Hey all!
Recently the number of unstable tests have rised above the "usual" level...
These are usually hard to fix - and in most cases need a deep dive in the area
where the test operates.
Because of that I tend to just reattach the patch to the jira to get another
run in a day or so...
The downside of the above approach is that reattaching on unrelated failures
has a positive hivqqa queuesize coefficient.
There is another downside which might not be obvious first: it reduces the trust in the system and as a result there were cases when I did reattach the patch; but it was a
genuine failure...it seemed unrelated; but actually it was.

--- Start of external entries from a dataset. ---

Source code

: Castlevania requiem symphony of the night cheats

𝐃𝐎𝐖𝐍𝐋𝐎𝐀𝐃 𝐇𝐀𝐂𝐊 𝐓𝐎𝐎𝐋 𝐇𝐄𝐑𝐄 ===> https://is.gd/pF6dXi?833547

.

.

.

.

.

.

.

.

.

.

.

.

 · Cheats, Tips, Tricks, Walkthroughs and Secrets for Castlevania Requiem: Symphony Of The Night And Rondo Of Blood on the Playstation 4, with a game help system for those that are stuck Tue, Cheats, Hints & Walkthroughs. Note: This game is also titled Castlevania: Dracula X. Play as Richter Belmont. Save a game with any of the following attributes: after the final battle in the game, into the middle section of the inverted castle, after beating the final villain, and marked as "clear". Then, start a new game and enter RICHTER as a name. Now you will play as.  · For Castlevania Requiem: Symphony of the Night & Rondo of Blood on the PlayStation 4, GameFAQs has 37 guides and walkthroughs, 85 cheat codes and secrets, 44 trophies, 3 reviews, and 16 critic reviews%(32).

Instead of continuing to reattach patches every day; I would like to propose a
way to handle them:
* check that the falling test has nothing to do with the actual patch
* it's important to be able to run test on our machines - but the most important is to maintain that HiveQA is able to run them successfully; for this reason I think
having 2 HiveQA runs for the same changeset where in one of them the unstable test fails is the best
* you can search the jira for the testcase and look if other patches have
also bumped into it
* ?
* add a comment about that you are about the disable the test in HIVE-22621 and
commit it
* I think it would be ok to skip the regular code change process
* create a new subtask under HIVE-22619 with the details you know about the
falling testcase
* (resubmit your patch)
What do you think?
cheers,
Zoltan